What Antitrust Regulations Can't Do

The US has opened new antitrust cases against Google, Apple, Facebook, and Amazon. But can old laws answer today’s challenges?

By Xische Editorial, June 17, 2019

Source: Zentangle/ Shutterstock

Source: Zentangle/Shutterstock

After years of scrutiny and calls for regulation, the United States government is getting serious about reigning the power and reach of big tech. But it’s methods are confusing. This month, the US Justice Department and the Federal Trade Commission (FTC) announced a joint effort for antitrust investigations of America’s biggest technology companies. The Department of Justice opened investigations into Google and Apple, while the FTC is targeting Facebook and Amazon. After more than two weeks, many are still unclear over exactly how these antitrust investigations will be carried out and whether any meaningful regulations will arise from them.

Given the sheer reach of these technology platforms, we have argued that smart regulation is needed to safeguard data privacy and ensure that innovation continues to take place in the technology space. But smart regulation is much different than just any regulation, and US lawmakers, who play an outsized role in this debate because the major technology companies operate in their jurisdiction, have shown an unwillingness or inability to understand how the modern internet works. Some prominent US senators even had to ask Facebook CEO Mark Zuckerberg how his company made money during congressional testimony.

With the announcements from the Justice Department and the FTC, it looks like the US is getting serious about regulation. But the complex nature of antitrust law and how they apply to big technology companies has left many wondering whether meaningful changes to data protection and other pressing issues are possible. The MIT Technology Review outlines the tension with antitrust law in several key points.  

The first is that these companies mostly give their services away for free. Antitrust legislation in the US is designed to protect consumers from unfair price manipulations as a result of monopoly behaviour by companies. That leads us to the second challenge: these companies aren’t “natural monopolies” similar to what you find in the utilities industry. While Amazon’s practices might be aggressively competitive, they don’t amount to monopoly behaviour as we have come to understand it.

Companies like Google and Facebook use data gathering to create insights to provide even more free services. It is hard to see an antitrust violation, as the laws are currently written, in this behaviour. The antitrust model frequently cited with regards to technology is the action taken against Microsoft in the late 1990s. Regulators found that Microsoft had a monopoly over operating systems for personal computers that gave them an unfair advantage. Companies such as Google, which operates a near monopoly on web search, have long argued that competition is just a click away and consumers could choose a service like DuckDuckGo if they wanted.

For the time being, we are left to speculate as to how these moves will change the business practices of the world’s leading tech companies. If Wall Street is any guide, their bottom lines will not be gravely affected. The crux of the issue remains how to update existing legislation to fit with our digital world. Antitrust laws might be a good place to start in the US but they are only a launching point because they were written before smartphones even existed.

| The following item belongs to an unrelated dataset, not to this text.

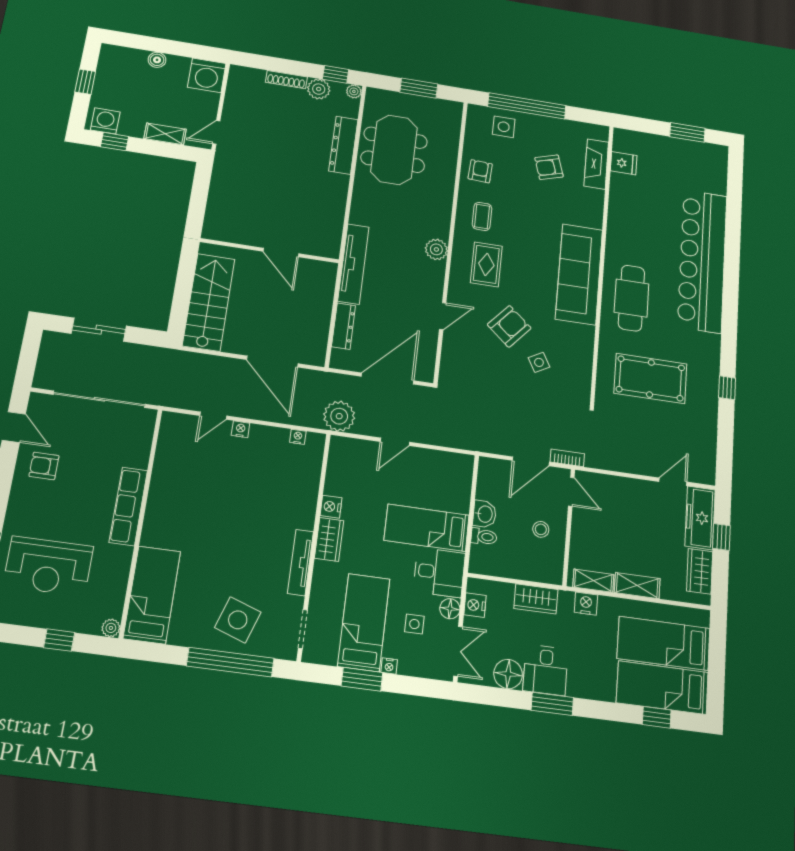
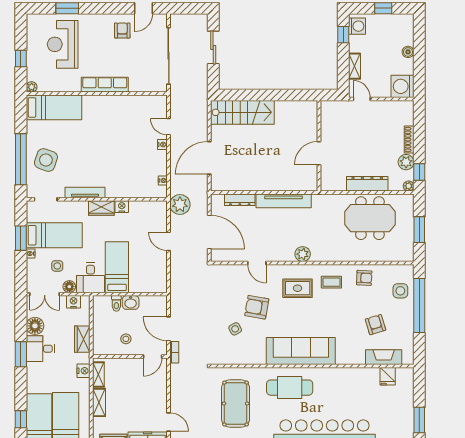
wall: (270, 251) -> (319, 146), moved
door: (281, 252) -> (319, 153), moved
armchair: (509, 326) -> (257, 307), turned 149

Ben Thompson, the author of the popular Stratechery newsletter, notes that, “ultimately, when it comes to antitrust actions against tech companies in the U.S., there really isn’t nearly as much there as all of the attendant fervor would suggest. Google is absolutely vulnerable, Apple somewhat less so, and it is very hard to see any sort of case against Facebook or Amazon.”

Smaller countries with more nimble legislative environment can help advance the tech sector by creating sensible regulations that protect the marketplace but don’t stifle innovation. As we have written, the Chinese technology ecosystem features similar regulations but they come as a result of the lack of separation between the public and private sector. The European Union is also making attempts to strike a balance with laws such as the GDPR. Without clear leadership from the US, however, nothing will fundamentally change.

One thing is for sure: this issue is not going away anytime soon. With leading presidential candidates wrangling over how to rope in the power of big tech, changes are coming. Hopefully, cooler heads will prevail and the incredible power of the internet and private companies will continue to flourish.